Happy Diaversary!! I have been so blessed to find all of you. Otherwise I would probably be suffocating in my fog by now. Thank you for all the love and support you throw my way. I wish I could somehow repay all of you guys for what you have done for me.

Love ya <3

Joanne said...

I can't imagine life without all you lovely people in it and I'm so glad we have each other, even if it is because of this stupid disease.

Happy Diaversary!

Heidi / Jack's Pack said...

I wish D were not a part of our lives, but the silver lining in this dark cloud is definitely the wonderful people we've met. I'm so glad I met you!!!

Big hugs and lots of love to you and your family on the Superhero's diaversary! Here's to a future of good times, good numbers, good health and lots of happiness...not to mention a cure!

Heidi =) said...

Happy Diaversary! Everyone that is further along on this journey than I am, gives me hope. Hope that we will make it to 1 and 2 years and hopefully many more. Thanks for sharing your story. I am so glad to have found you and look forward to continuing to get to know you.

Meri said...

Happy anniversary to your family and to your sweet super hero!! A long road for sure, but when you have good company, time flies! Congrats!!

Tracy1918 said...

Christmas cards?! I had no idea!

Please make sure I'm included on that when the time comes. I don't know what I'd do without all you other moms.

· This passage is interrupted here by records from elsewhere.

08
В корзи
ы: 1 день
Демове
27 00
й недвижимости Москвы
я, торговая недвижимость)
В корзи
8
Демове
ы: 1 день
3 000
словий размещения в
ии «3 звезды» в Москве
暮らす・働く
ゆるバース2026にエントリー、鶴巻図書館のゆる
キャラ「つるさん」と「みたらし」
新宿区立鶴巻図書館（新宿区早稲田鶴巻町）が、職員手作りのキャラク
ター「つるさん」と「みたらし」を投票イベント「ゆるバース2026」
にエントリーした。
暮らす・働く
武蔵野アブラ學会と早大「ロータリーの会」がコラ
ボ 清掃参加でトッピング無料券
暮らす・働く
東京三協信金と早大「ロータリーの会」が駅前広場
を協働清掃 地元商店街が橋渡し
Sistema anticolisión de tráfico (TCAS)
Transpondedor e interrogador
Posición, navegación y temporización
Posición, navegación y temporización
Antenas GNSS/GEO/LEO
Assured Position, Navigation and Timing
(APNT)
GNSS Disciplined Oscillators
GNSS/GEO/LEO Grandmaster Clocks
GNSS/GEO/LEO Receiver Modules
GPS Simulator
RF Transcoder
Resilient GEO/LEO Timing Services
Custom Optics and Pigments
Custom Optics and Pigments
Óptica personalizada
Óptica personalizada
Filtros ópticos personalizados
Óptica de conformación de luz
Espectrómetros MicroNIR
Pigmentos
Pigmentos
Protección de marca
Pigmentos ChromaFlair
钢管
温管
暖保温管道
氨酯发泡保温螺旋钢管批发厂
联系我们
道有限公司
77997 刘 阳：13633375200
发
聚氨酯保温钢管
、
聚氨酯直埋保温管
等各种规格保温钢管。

I'm so sorry you're having to walk this road, but it seems like you're doing so great! That inspires me!

Hallie Addington said...

Happy Diaversary! I had a moment today at a birthday party where it hit me (AGAIN) how different our lives are from others. We look the same. We act the same. But we are not totally the same. And without the amazing D Moms and Dads that I've met -life would be a scary place.

I'm glad you choose to honor and celebrate this day! Hooray to all of you for 2 YEARS! And although I'm not fond of the reason, I am so glad to know you and call you a friend!